**Work to complete:**
Out of the entries that follow, copy each line containing "shouldn".

Collection entries

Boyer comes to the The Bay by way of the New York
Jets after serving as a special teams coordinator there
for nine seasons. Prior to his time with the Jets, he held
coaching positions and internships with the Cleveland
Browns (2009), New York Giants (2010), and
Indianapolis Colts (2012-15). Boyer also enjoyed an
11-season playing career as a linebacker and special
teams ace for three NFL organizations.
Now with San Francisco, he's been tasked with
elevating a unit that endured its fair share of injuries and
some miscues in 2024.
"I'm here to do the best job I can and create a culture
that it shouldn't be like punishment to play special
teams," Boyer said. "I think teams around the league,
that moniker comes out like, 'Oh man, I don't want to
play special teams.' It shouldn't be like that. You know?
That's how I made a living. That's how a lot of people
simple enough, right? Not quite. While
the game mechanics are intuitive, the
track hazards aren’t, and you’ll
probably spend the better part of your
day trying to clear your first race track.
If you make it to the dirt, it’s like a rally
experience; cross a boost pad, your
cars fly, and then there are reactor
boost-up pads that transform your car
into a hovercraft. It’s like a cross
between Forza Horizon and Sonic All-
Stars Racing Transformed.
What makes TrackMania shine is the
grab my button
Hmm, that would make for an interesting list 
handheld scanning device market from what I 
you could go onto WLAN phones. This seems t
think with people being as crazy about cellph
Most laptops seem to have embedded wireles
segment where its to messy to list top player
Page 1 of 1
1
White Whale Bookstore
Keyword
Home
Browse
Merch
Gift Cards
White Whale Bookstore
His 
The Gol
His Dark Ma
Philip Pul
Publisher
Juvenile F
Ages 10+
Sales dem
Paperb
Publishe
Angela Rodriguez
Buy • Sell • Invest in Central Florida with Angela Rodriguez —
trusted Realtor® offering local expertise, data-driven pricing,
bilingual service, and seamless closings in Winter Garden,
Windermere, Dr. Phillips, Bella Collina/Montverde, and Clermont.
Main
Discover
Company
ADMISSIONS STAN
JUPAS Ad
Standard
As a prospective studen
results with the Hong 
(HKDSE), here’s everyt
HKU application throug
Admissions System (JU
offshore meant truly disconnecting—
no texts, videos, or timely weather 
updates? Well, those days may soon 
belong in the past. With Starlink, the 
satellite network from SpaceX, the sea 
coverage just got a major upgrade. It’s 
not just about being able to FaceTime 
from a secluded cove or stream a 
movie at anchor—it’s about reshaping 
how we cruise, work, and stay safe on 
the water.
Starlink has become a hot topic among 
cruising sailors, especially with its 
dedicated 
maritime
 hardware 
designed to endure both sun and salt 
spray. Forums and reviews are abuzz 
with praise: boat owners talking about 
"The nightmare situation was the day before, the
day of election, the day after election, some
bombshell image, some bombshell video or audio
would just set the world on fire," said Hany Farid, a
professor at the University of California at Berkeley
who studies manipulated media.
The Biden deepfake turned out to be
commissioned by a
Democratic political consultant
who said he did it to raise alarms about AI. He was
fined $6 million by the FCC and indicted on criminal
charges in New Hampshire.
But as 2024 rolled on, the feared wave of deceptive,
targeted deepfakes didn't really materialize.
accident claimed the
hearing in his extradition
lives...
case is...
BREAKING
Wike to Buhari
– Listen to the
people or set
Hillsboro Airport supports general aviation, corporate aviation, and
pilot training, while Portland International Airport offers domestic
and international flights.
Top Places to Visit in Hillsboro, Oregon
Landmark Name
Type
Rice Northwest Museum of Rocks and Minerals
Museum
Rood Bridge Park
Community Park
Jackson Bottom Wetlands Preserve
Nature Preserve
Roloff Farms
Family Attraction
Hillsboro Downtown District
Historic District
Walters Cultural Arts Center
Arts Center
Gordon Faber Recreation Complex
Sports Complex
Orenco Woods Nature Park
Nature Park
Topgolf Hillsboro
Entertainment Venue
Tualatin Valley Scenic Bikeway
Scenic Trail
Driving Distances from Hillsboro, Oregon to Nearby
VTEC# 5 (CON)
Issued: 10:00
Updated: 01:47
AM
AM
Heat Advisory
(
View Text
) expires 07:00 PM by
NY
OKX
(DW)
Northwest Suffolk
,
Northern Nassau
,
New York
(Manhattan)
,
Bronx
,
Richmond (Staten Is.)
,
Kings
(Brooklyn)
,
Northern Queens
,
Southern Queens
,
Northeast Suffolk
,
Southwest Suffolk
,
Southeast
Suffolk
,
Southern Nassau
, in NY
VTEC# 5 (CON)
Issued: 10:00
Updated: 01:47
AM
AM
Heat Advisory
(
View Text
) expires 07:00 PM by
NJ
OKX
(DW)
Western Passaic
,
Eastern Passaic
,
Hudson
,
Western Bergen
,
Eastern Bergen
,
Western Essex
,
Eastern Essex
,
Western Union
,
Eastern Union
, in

**Response:**
that it shouldn't be like punishment to play special
play special teams.' It shouldn't be like that. You know?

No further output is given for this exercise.